Je vous remercie d'ailleurs de le citer dans votre liste de liens, j'en suis très touchée.

Je me permets de réagir à votre publication, car bien que très croyante depuis toute petite, je viens seulement d'entamer mon cathéchuménat (mes parents n'ont pas jugé utile de me faire baptiser).
Et comme vous je regrette cette relégation du prêtre aux seules célébrations, tout en comprenant bien la "crise des vocations" que subit votre sacerdoce.

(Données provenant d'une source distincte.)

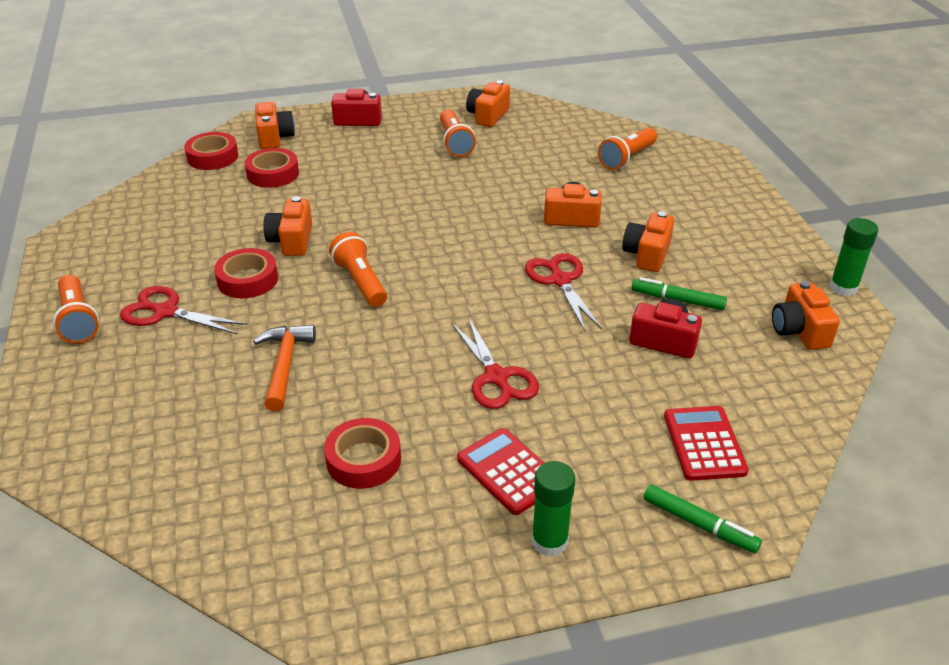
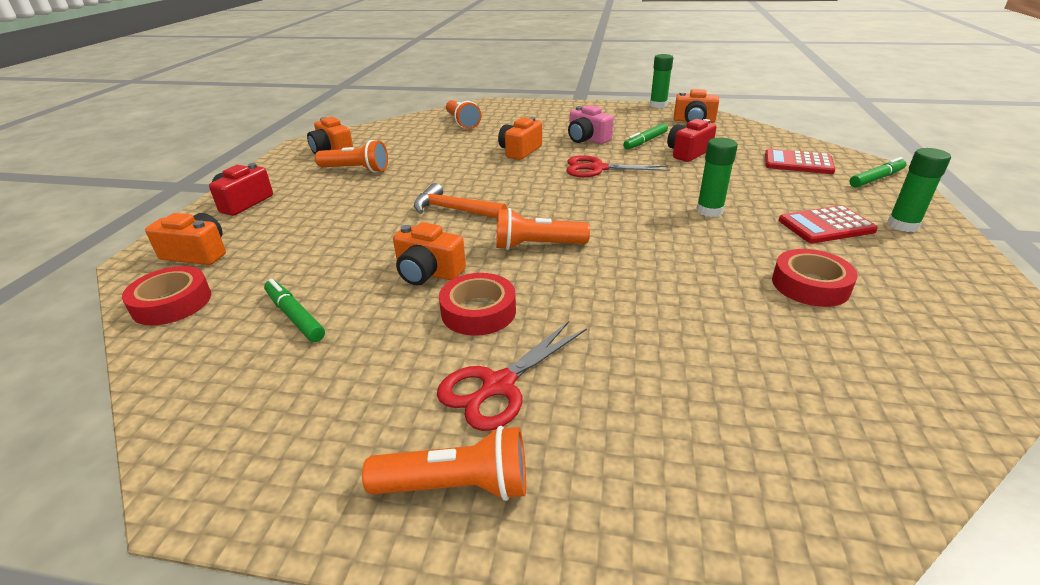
camera: 65 degrees left, 5 degrees down
(214, 207) = (295, 316): none -> green marker
(273, 174) = (276, 265): red tape -> none
(285, 365) = (652, 308): orange hammer -> orange hammer (453, 210)
(496, 377) = (709, 211): red scissors -> green glue stick
(647, 254) = (587, 139): orange camera -> pink camera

J'aurais vraiment préféré faire mon cathéchuménat avec un curé, plutôt qu'avec des laïcs, qui bien sympathiques et utiles qu'ils fussent, n'en sont pas moins que des laïcs, et ce ne sera jamais vers eux que je me tournerai pour être accompagnée spirituellement, ni à qui je confierai mes craintes et mes doutes.

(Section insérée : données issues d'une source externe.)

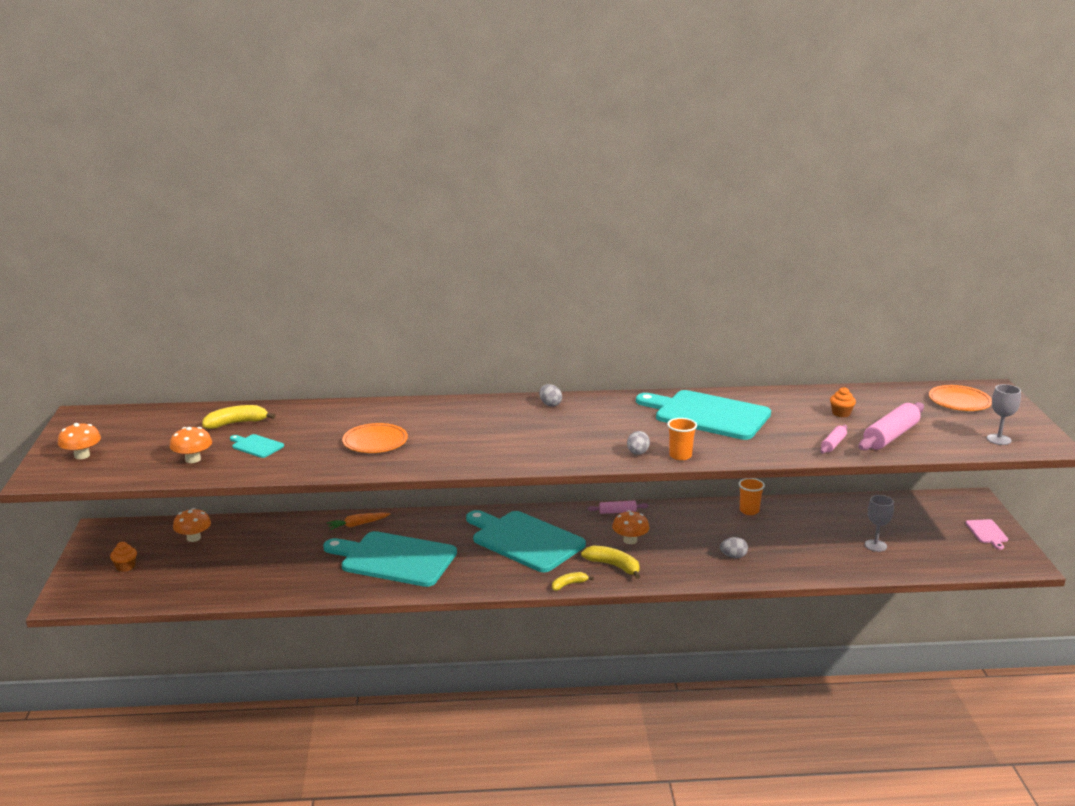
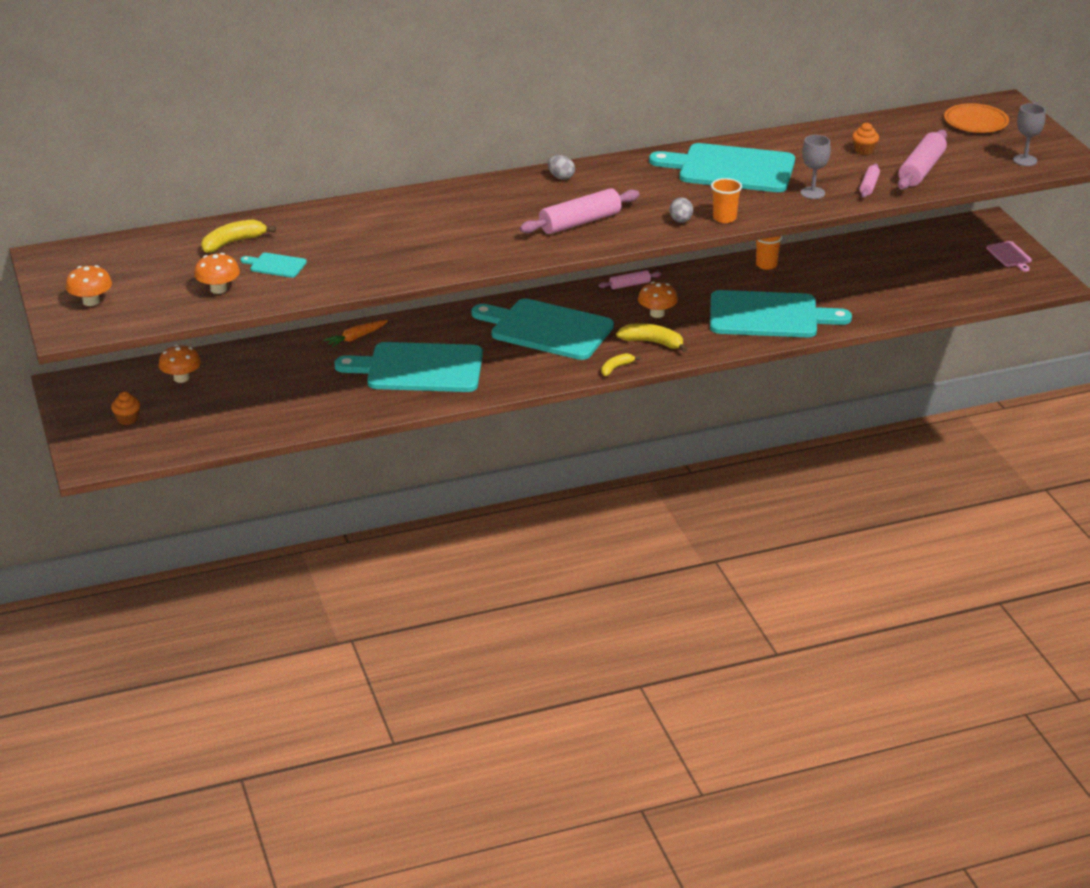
camera: 15 degrees left, 10 degrees up
(375, 442) = (401, 244): orange plate -> none
(544, 443) = (580, 222): none -> pink rolling pin
(733, 556) = (769, 315): grey egg -> turquoise cutting board
(875, 545) = (905, 284): grey goblet -> grey goblet (812, 193)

Tout ce que je souhaite à votre "profession", c'est que les vocations reviennent, que chaque paroise ait SON curé, et que les prêtres ne soient plus contraints d'être au four et au moulin.
Tout cela pour le bien de l'Eglise, et pour le nôtre.
Ils en avaient de la chance les anciens, qui ont connu l'époque où le curé était à demeure dans la commune, et les accompagnait en personne au quotidien..

Espérance19

Anonyme a dit…

Hem... Vous l'aurez compris mon Père, je me suis mélangé un peu les pinceaux..

Ce n'est pas vous que je dois remercier pour la liste de liens, mais un autre "bloggueur", celui grâce auquel j'ai découvert votre blog, dont le lien se trouvait à proximité du mien.

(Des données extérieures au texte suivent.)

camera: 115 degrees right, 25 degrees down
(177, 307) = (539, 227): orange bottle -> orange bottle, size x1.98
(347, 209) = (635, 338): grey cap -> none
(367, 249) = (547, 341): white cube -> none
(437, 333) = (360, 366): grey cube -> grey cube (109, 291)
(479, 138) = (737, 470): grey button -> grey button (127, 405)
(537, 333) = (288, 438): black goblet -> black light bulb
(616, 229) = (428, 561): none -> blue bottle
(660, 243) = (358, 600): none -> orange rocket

Veuillez me pardonner pour la confusion, comme on dit, voilà ce qui arrive quand on fait plusieurs choses à la fois!

Esperance19

Anonyme a dit…

Langue et musique à la messe actuellement.
Pardonnez moi les longueur de mes messages que j'ai déjà envoyés à d'autres blog.
Même si je souhaite rester anonyme selon les raisons données personnelles, il est normal de vous donner mon profil vis-à-vis de la messe pendant toute la vie. Ce qui permettra au lecteur de mieux comprendre les réactions qui seront exprimées au fur à mesure des commentaires inscrits sur votre site, si vous le voulez bien.
Ce texte semble refléter uniquement l’aversion vis-à-vis du latin. Mais en réalité ceci entre maintenant dans une vue plus générale des autres raisons du malaise ressenti et décrit dans le deuxième message envoyé.
Quand on a 75 ans et que, dès 5 ou 6 ans, on va « TALA » messe, (comme disaient les étudiants du Centre Richelieu de la Sorbonne vers les années 50) on a connu l’évolution de la liturgie des messes dès 1941 jusqu’à maintenant.
Que d’évolutions : Changement de place de l’autel pour la communion solennelle de juin 1946, mise à jour des cérémonies de Pâques par PieXII, changement de style des vêtements sacerdotaux, certaines lectures par les femmes, etc… etc… etc… et tout cela bien avant Vatican II !
Déjà au sujet de ces changements presque « préhistoriques », une petite remarque :
Seules les personnes très âgées, comme moi, ont connu ces changements. Elles pourraient avoir l’excuse d’une nostalgie due à l’âge.
Alors pourquoi certains, beaucoup plus jeunes remettent ces manières d’un autre siècle comme celle du prêtre tournant le dos aux fidèles. Il parait que le Pape et même l’archevêque de Paris auraient dit ainsi la messe dernièrement. Pourquoi revenir en arrière ? Cette information est à vérifier et il faut espérer qu’elle est fausse.
Pour clore cette parenthèse il faut revenir à la messe avant Vatican II.
Toujours que du latin pour les prières de la messe et la consécration. Chose la plus pénible pour un enfant et même pour un adulte. La messe était une triste épreuve de version latine comme à l’école. Entendre le prêtre, écouter une chorale ou dire soi-même en latin tout en lisant la traduction sur le livre de messe, une vraie galère !
Naturellement aucun sentiment de prière vis-à-vis de Dieu dans cet exercice déplorable.
Mais, enfant, adolescent ou même jeune adulte, aucune question ne se posait car étant dans cette ambiance, on pensait que seul l’utilisation du latin, comme un peu une formule magique, était la seule langue permettant la transsubstantiation du pain en corps du Christ. Ce miracle était le centre de la foi et l’on aurait accepté n’importe quoi pour s’assurer de la présence du Christ sur l’autel puis en nous. Le latin était le « Sésame ouvre-toi » de la venue du Christ en nous. Enfin c’était non formulé, ni par l’Eglise, ni par nous même, mais c’était dans notre subconscient.